Dale tallies the results of his attempted survey: “4 vehemently pro-Moore, 3 no comment/’haven’t read the story yet,’ 15 I couldn’t reach, 0 criticism of Moore.”
It will be interesting to see which way the prevailing wind is blowing by the time Dale succeeds in reaching those other 15 GOP county chairs. I’d like to think they’ll quickly come to see that defending an alleged child molester in order to justify voting for white nationalism really isn’t a good look. But we’ll see. Meanwhile, other reporters have begun poring over Moore’s squicky history as a judge, including his dubious record of downplaying accusations against sexual predators targeting children.

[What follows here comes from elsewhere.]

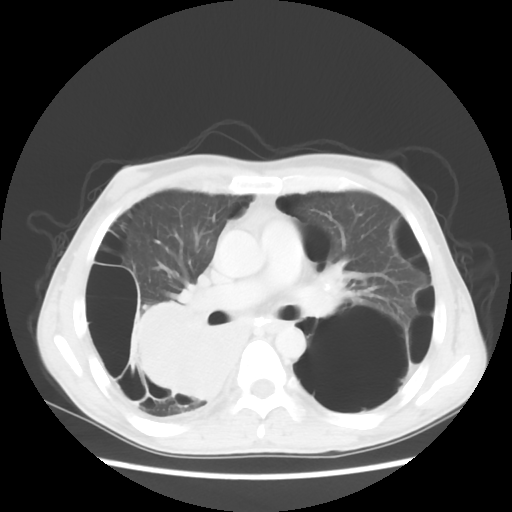
Chest CT, one axial slice; reconstruction kernel STANDARD; lung window (W 1500 / L -600 HU); 5 mm slice thickness; 512 × 512 image matrix, field of view 351 × 351 mm. Male patient, age 41 years. From the clinical record (not read from this slice): clinical TNM (as recorded): T4 N0 M1a; histopathological grade: G3.
Outlined on this slice (rectangle marked by the reading radiologist):
- lung tumour (recorded histology: large cell carcinoma): box from (x=121, y=303) to (x=244, y=416) px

Will any of that matter when Alabama voters go to the polls next month to choose their next senator? I have my doubts. Here’s another nugget from Daniel Dale:
After a long pause, Alabama Bibb County Republican chairman Jerry Pow tells me he’d vote for Roy Moore even if Moore did commit a sex crime against a girl. “I would vote for Judge Moore because I wouldn’t want to vote for Doug,” he says.
“Doug,” you see, is Doug Jones — Moore’s opponent in that senate race, who is not just a Democrat, but also the man who prosecuted the klansmen responsible for the 1963 bombing of the 16th Street Baptist Church in Birmingham. Doug Jones sided with those four little black girls rather than siding with the defense of white hegemony in Alabama.
For Republicans in the Year of Our Trump 2017, that makes him worse than a child molester.